資料を調べる:
1. ページの本文によると、中立論的に使われる中庸中道論は間違いではないかとれんだいこが気づいたのはいつですか。
2. ページの本文を、「(最新見直し2008.7.9日)」という言葉のある所から書き出し、「だいこはこのことに気づいた。」まで書いたら止めてください。

ページの本文:
==================================================
中庸中道考

 (最新見直し2008.7.9日)

 れんだいこの釈尊探訪の旅は心のもやもやが晴れるまでもう少し続く。こたびは、釈尊の中庸中道論についてその真意を愚考してみたい。端的に云って、釈尊の中庸中道論は真理を見極める思惟方法としてのものであり、流布されているような対立する二者を足して二で割るような安直なものではないのではなかろうか。このことが分かれば良い。

 2008.7.9日、中立論的に使われる中庸中道論は間違いなのではなかろうか、と云う事にれんだいこはに気づいた。先の「対謝論」に続いて「れんだいこの中庸中道論」は、聞く人が聞けば、これもかなりの評判を呼ぶ事になろう。これについて記しておく。

 従来、中庸中道論は、左右あるいは急進対穏和等々の二項対立に関して中立中間的バランスに注目し、「公正」的見地を唱える立場から利用されてきた。しかしてそれは、中庸中道論が本来、思想的哲学的概念であることを弁えていない。れんだいこはこのことに気づいた。
==================================================
使えるデータ:
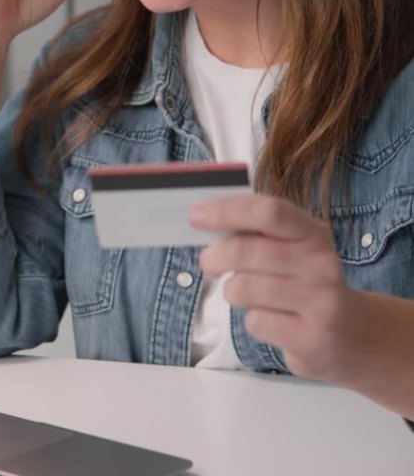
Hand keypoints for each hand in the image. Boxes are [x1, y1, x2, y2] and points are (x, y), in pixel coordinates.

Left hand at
==================================================
答えの一覧:
1. 2008.7.9日です。

2.
(最新見直し2008.7.9日)

 れんだいこの釈尊探訪の旅は心のもやもやが晴れるまでもう少し続く。こたびは、釈尊の中庸中道論についてその真意を愚考してみたい。端的に云って、釈尊の中庸中道論は真理を見極める思惟方法としてのものであり、流布されているような対立する二者を足して二で割るような安直なものではないのではなかろうか。このことが分かれば良い。

 2008.7.9日、中立論的に使われる中庸中道論は間違いなのではなかろうか、と云う事にれんだいこはに気づいた。先の「対謝論」に続いて「れんだいこの中庸中道論」は、聞く人が聞けば、これもかなりの評判を呼ぶ事になろう。これについて記しておく。

 従来、中庸中道論は、左右あるいは急進対穏和等々の二項対立に関して中立中間的バランスに注目し、「公正」的見地を唱える立場から利用されてきた。しかしてそれは、中庸中道論が本来、思想的哲学的概念であることを弁えていない。れんだいこはこのことに気づいた。